作業内容 =>
a: 人権の尊重に関する本文によると、エプソンがResponsible Business Allianceに加盟したのはいつですか。
b: 人権の尊重に関する本文から、「エプソングループ 人権方針」を含む語句で始まり「への取り組みを進めています。」で終わる部分を、一字一句変えずに打ち直してください。

人権の尊重
考え方と取り組み
エプソンは、パーパスに基づき、さまざまな社会課題の解決に真摯に取り組み、持続可能な社会の実現を目指しています。エプソンは、その前提として、また世界各地で行うすべての企業活動の基盤として、一人ひとりの立場に立って人権を尊重することが重要であると理解しています。しかしながら、一方でまた、自社の企業活動がそのような人権に対し負の影響を与える可能性を認識しています。エプソンは、企業活動における人権の尊重は企業が果たすべき重要な責務であると定めています。
エプソンは、2005年に国連「グローバルコンパクト」に基づき、「エプソングループ 人権と労働に関する方針」を制定し、2011年の国連「ビジネスと人権に関する指導原則」(以下「指導原則」)に則った行動を実践してきました。また、2019年4月にはグローバルサプライチェーンの影響を受ける労働者やコミュニティーの権利と福祉を支援する非営利組織であるResponsible Business Alliance(以下「RBA」)に加盟し、サプライヤーの皆様と共に「RBA行動規範」に則った事業活動を進めています。
推進体制
エプソンの人権尊重への取り組みは、人的資本・健康経営担当執行役員の責任の下、DE&I戦略推進部門を中心に、サステナビリティ主管部門、RBA活動推進主管部門、サプライチェーンCSR推進主管部門、人事部門をはじめとする本社関係部門と連携し、また国内外関係会社の人権主管部門および関係部門とのネットワークを構築して行っています。
エプソングループ 人権方針
昨今の国際社会における「人権」に対する意識や課題の変化を踏まえ、人権への取り組みをさらに強化するため、「エプソングループ人権と労働に関する方針」を2022年4月1日付で「エプソングループ人権方針」として改定しました。「エプソングループ人権方針」は、指導原則の内容に準拠し、取締役会の決議を経て改定しました。また、経営理念および企業行動原則を補完しつつ、人権尊重に関する考え方を明確にし、その取り組みにおける最上位の指針として、この「エプソングループ人権方針」を位置づけています。これに基づき、エプソングループおよびサプライチェーンを中心に、人権への取り組みを進めています。
人権デューデリジェンス
エプソンは、グループ会社はもとより、ビジネスパートナーを含め、製品を開発・製造・販売する事業活動に関連したバリューチェーン上の潜在的な、あるいは顕在化している人権への負の影響を特定し、それを調査して問題・課題を析出し、それを防止・是正するための国連指導原則に従った「人権デューデリジェンス」のプロセスを継続して回しています。

提供情報 =>
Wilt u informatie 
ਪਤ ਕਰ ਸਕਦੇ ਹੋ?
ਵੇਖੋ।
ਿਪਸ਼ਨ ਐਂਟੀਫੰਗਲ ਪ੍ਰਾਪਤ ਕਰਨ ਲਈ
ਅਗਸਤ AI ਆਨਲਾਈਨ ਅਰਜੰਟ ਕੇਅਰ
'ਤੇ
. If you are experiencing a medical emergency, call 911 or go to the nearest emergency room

--

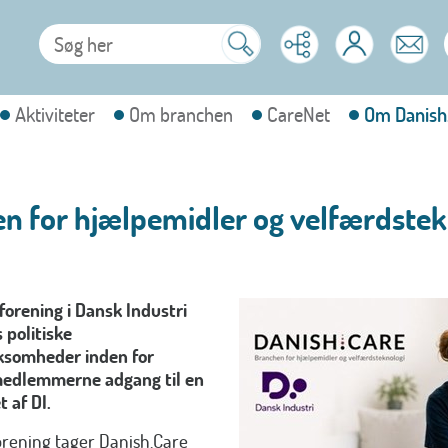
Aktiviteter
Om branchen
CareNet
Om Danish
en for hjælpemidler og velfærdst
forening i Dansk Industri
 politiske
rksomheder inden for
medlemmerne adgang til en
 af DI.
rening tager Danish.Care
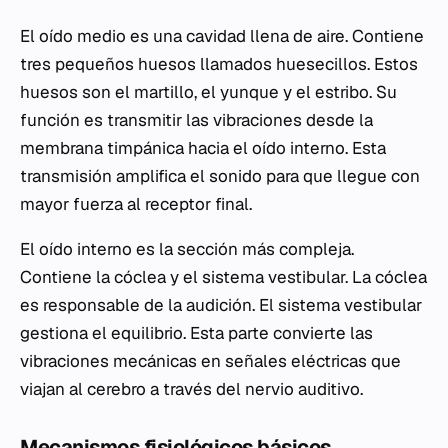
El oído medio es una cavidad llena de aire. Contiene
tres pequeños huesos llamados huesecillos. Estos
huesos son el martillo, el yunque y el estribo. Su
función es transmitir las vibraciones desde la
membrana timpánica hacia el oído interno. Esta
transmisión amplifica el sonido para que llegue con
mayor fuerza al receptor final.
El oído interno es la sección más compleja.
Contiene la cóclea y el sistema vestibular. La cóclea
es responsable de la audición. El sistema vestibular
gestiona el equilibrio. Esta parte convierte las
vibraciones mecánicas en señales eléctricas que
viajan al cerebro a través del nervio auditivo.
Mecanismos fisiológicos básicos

...

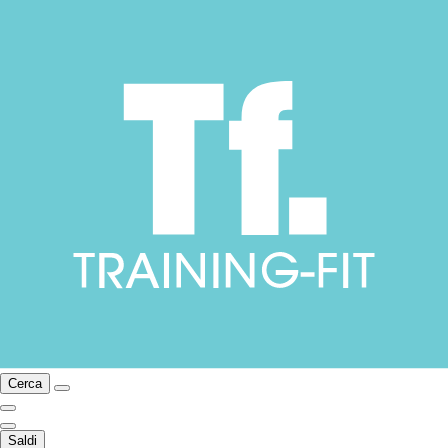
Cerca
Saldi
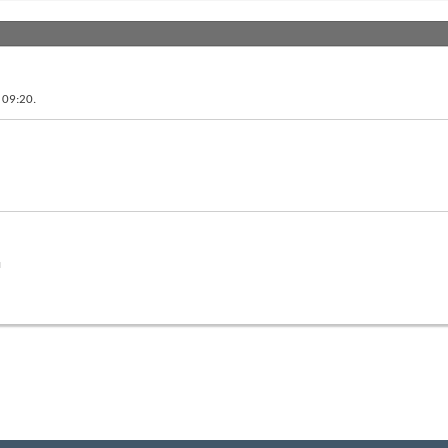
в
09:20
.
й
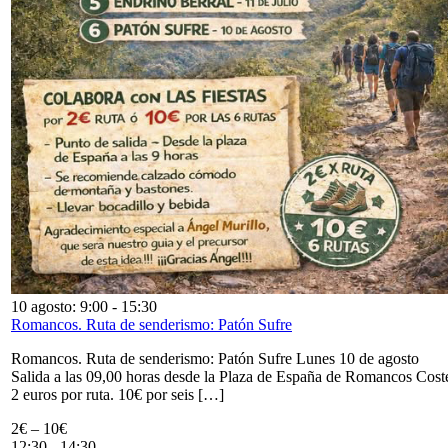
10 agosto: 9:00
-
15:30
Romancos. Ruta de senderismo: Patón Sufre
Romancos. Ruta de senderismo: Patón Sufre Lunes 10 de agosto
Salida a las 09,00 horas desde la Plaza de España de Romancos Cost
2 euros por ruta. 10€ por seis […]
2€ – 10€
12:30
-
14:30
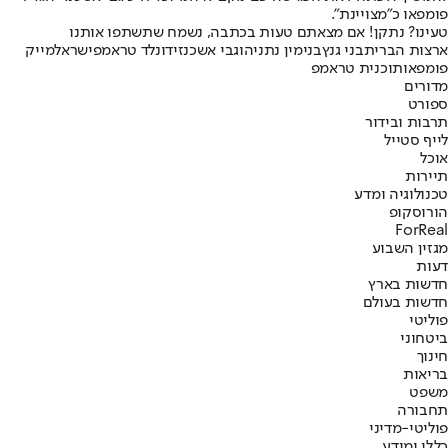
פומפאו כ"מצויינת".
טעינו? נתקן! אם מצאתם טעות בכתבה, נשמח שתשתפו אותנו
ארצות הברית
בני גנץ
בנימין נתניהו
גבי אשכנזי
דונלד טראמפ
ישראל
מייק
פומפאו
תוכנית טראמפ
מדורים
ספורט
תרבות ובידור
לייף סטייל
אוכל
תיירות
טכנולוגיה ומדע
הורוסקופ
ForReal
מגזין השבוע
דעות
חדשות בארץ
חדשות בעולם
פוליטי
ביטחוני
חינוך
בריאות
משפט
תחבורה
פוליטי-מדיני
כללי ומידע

期待される出力 =>
a: 2019年4月です。

b:
エプソングループ 人権方針
昨今の国際社会における「人権」に対する意識や課題の変化を踏まえ、人権への取り組みをさらに強化するため、「エプソングループ人権と労働に関する方針」を2022年4月1日付で「エプソングループ人権方針」として改定しました。「エプソングループ人権方針」は、指導原則の内容に準拠し、取締役会の決議を経て改定しました。また、経営理念および企業行動原則を補完しつつ、人権尊重に関する考え方を明確にし、その取り組みにおける最上位の指針として、この「エプソングループ人権方針」を位置づけています。これに基づき、エプソングループおよびサプライチェーンを中心に、人権への取り組みを進めています。